久遠の花~blood rose~【完】

 ◇◆◇◆◇

 木葉さんに聞いた案内で、自分は今、華鬼が創るという花畑にいた。そこには、丸い球体の石碑が置かれている。
 木葉さん曰く、ここは華鬼の長以外、立ち入ってはいけない場所らしい。



『その場所には、命華の里が在った場所に通じる石碑があるはずです』



 そこへ行けば、あちらの世界に行くことが容易だと言っていた。
 木葉さんから貰った小瓶。おそらく、蓮華さんが先生に渡していた物と同じだろう。これを石碑に当てれば――。
 球体に近付くにつれ、心臓が大きく脈打ちだす。
 右手に小瓶を持ち、勢いよく、石碑目がけて投げた。弾けると、球体の周りにこことは違う景色が映る。森の中に、黒くてどろどろした液体が地を這っている光景に、体は即座に反応した。
 飛び込めば、そこはもう先程までいた世界とは違う空気に包まれていた。
 空は薄っすら赤黒く。
 淀んだ雰囲気が、現状の危うさを物語っていた。



『どうか――終わらせて』



 頭に響く声。それがなんなのか、自分はもう気付いている。その為には、何をすべきなのかも。
 まだ、シエロさんがなにかした様子は見られない。やるなら今しかないと、黒い液体の大元であろう場所に向かって走った。――すると、近くに見知った気配を感じた。

「――――雅!」

「!? み、美咲ちゃん? なんでここにっ」

「今はどうでもいい。――エメさん、どうしたんですか?」

 聞けば、あの箱に宿る力によって体を奪われていたらしい。
 触れれば、脈はハッキリとしている。まだ意識は戻っていないけど、エメさん自体の魂に傷が付いた様子はない。

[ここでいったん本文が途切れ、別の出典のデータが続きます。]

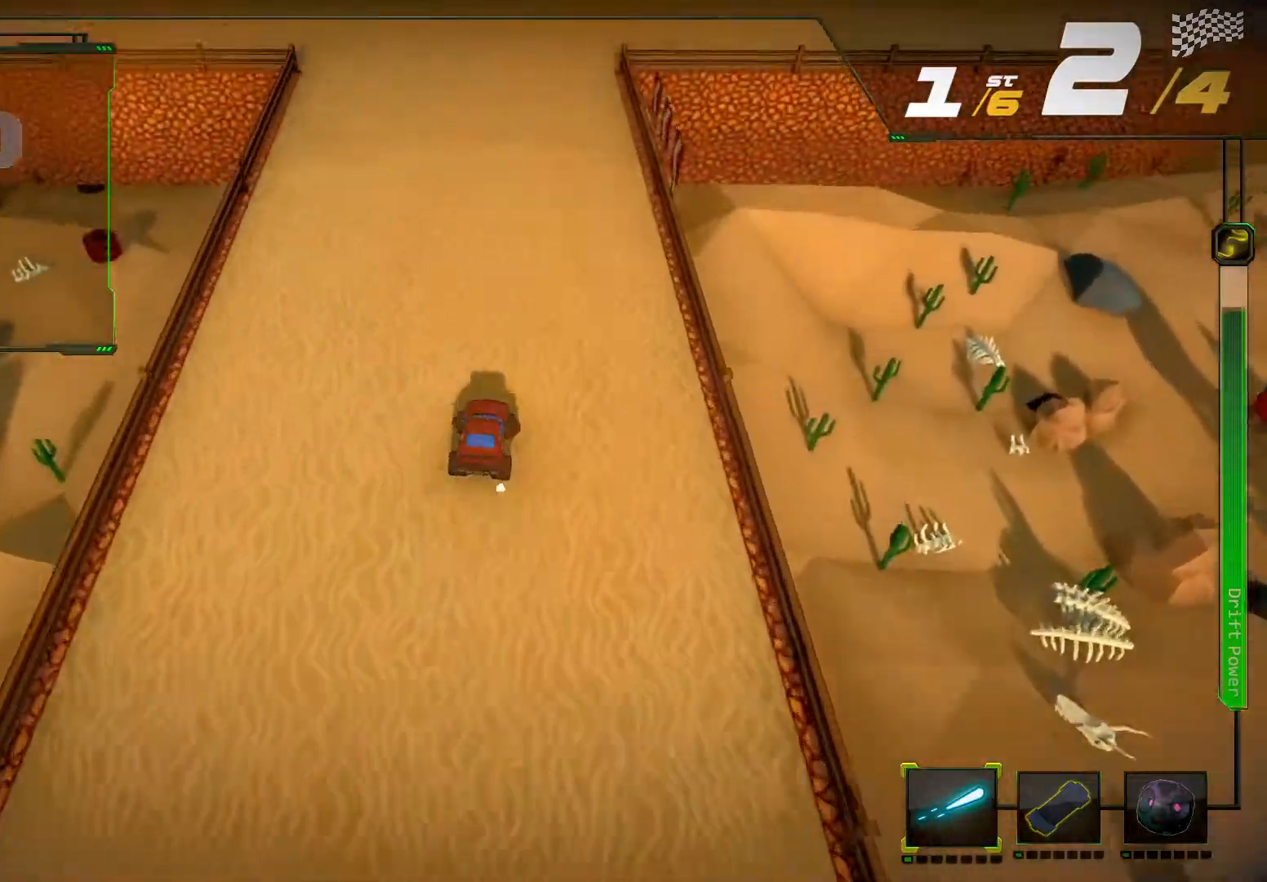
{"buttons": ["R2"], "left_stick": "center", "right_stick": "center", "events": [[133, "left_stick", "center"]]}
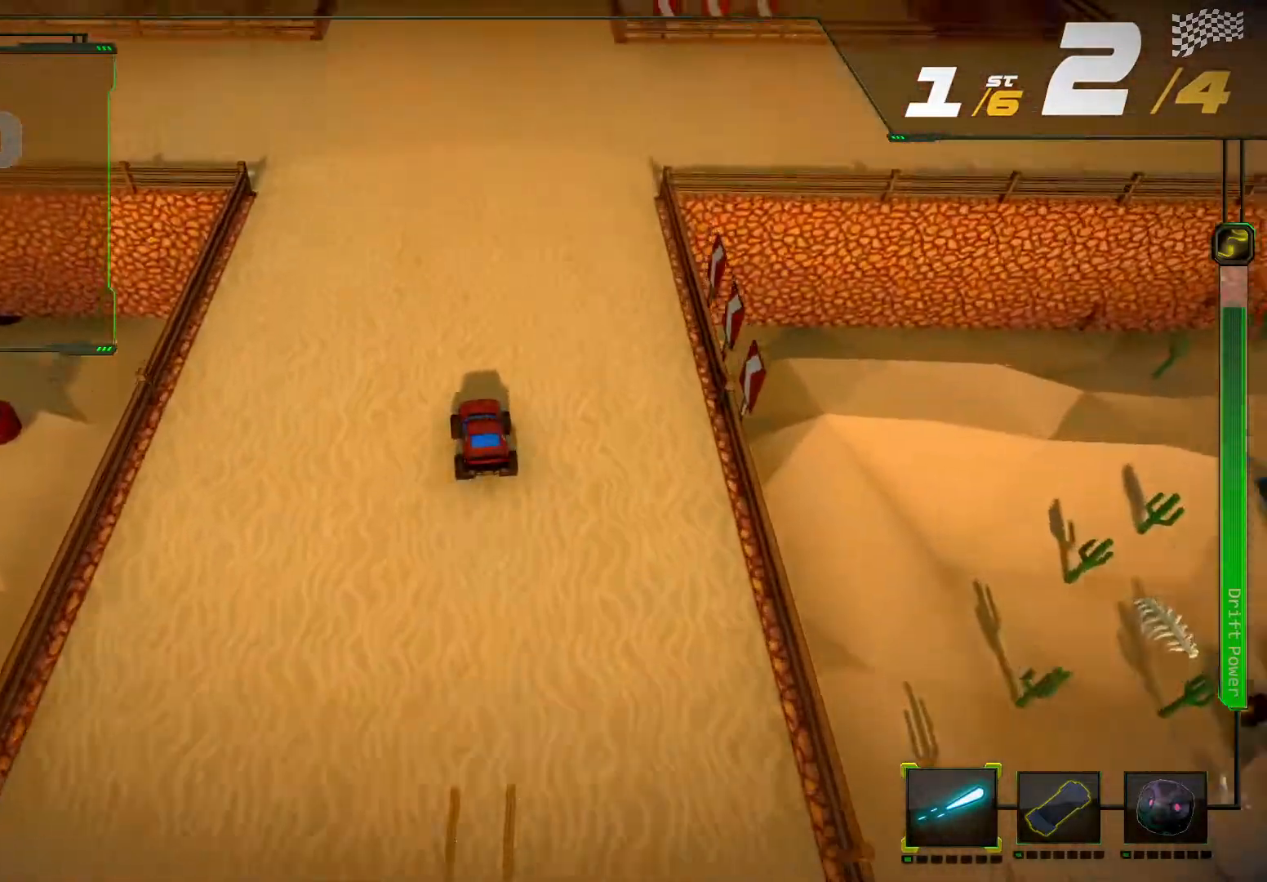
{"buttons": ["R2"], "left_stick": "right", "right_stick": "center"}
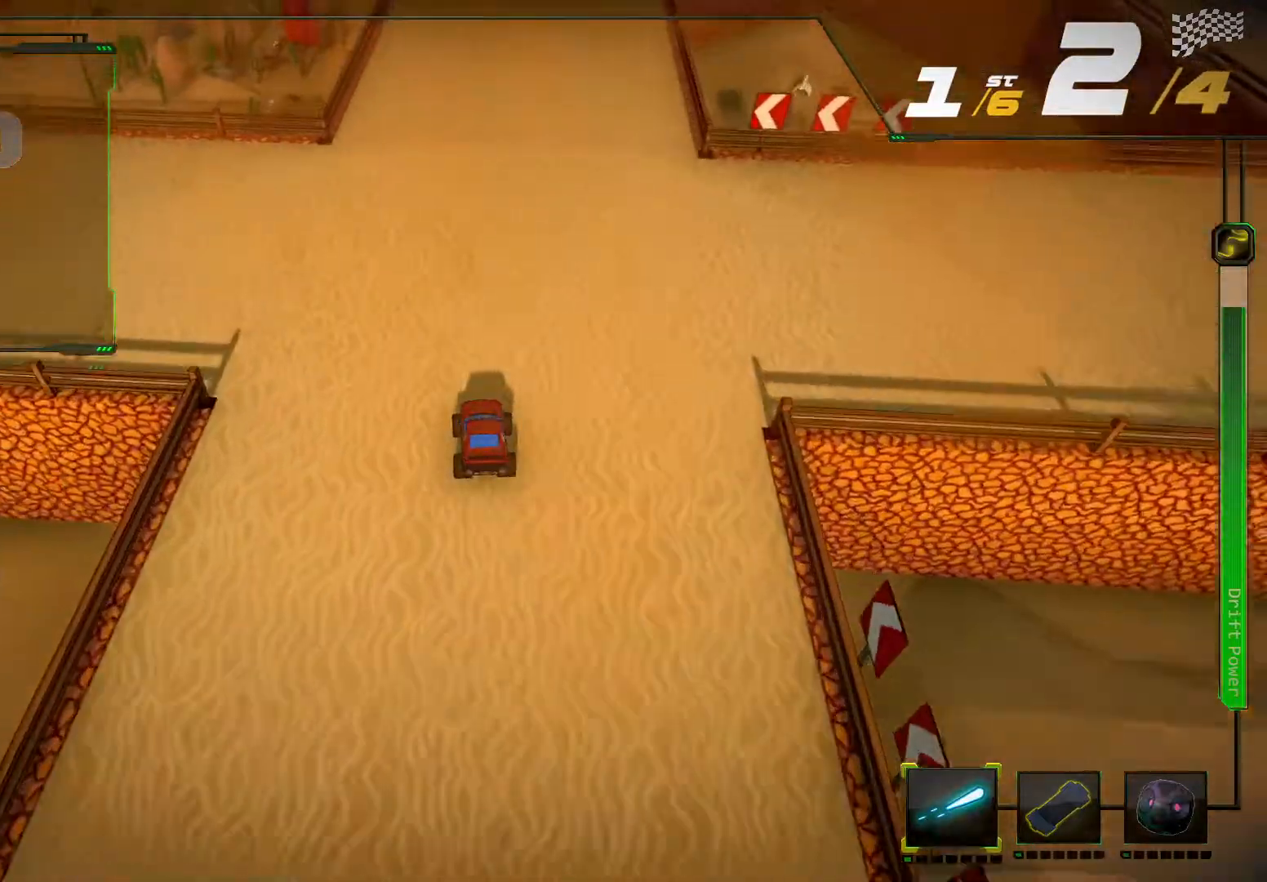
{"buttons": ["R2"], "left_stick": "center", "right_stick": "center", "events": [[33, "left_stick", "center"]]}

「どこも傷は負ってない。しばらくしたら、目を覚ますはずです」

「よかったぁ……」

 しっかりとエメさんを抱きしめ、雅は安堵の声をもらした。

「雅、先生と叶夜はどこに?」

「リヒトさんは影の処理してるけど、キョーヤは……よく、わからない」

「わからないって」

「気が付いたら、目の前から消えてた。リヒトさんが言うには――多分、あの中だって」

 指し示す方を見れば、その先にあるのは黒い液体の塊。

「アイツ、声がするって言ってたんだ。でも、そんな声オレたちには聞こえなかった。エメがおかしくなったり、アイツにだけ聞こえたってことは、二人に共通することが原因だろうから――」

「箱に関係することしかない、ってことですか?」

「おそらくね」

 本当に叶夜があの中にいるとしたら……今の私では助けられない。



「雅――石碑はどこ?」



 夢で聞いたことを、実行するしかない。

「えっ、ここから北に数分だけど。美咲ちゃんの足じゃあ――」

「大丈夫」

「ちょっ! 美咲ちゃん!?」

 何度も叫ぶ雅をよそに、自分は石碑へと向かった。確かに、先生たちに比べれば遅い。でも――。



「――――駆ける」



 足にのみ、神経を集中する。
 ただ石碑に向かって行くことのみを頭に浮かべ、その言葉を繰り返し走り続けた。
 体は、あきらかに変化している。
 思ったよりも早く石碑に辿り着くなり、左手を付け、そこにいるであろう人物に問う。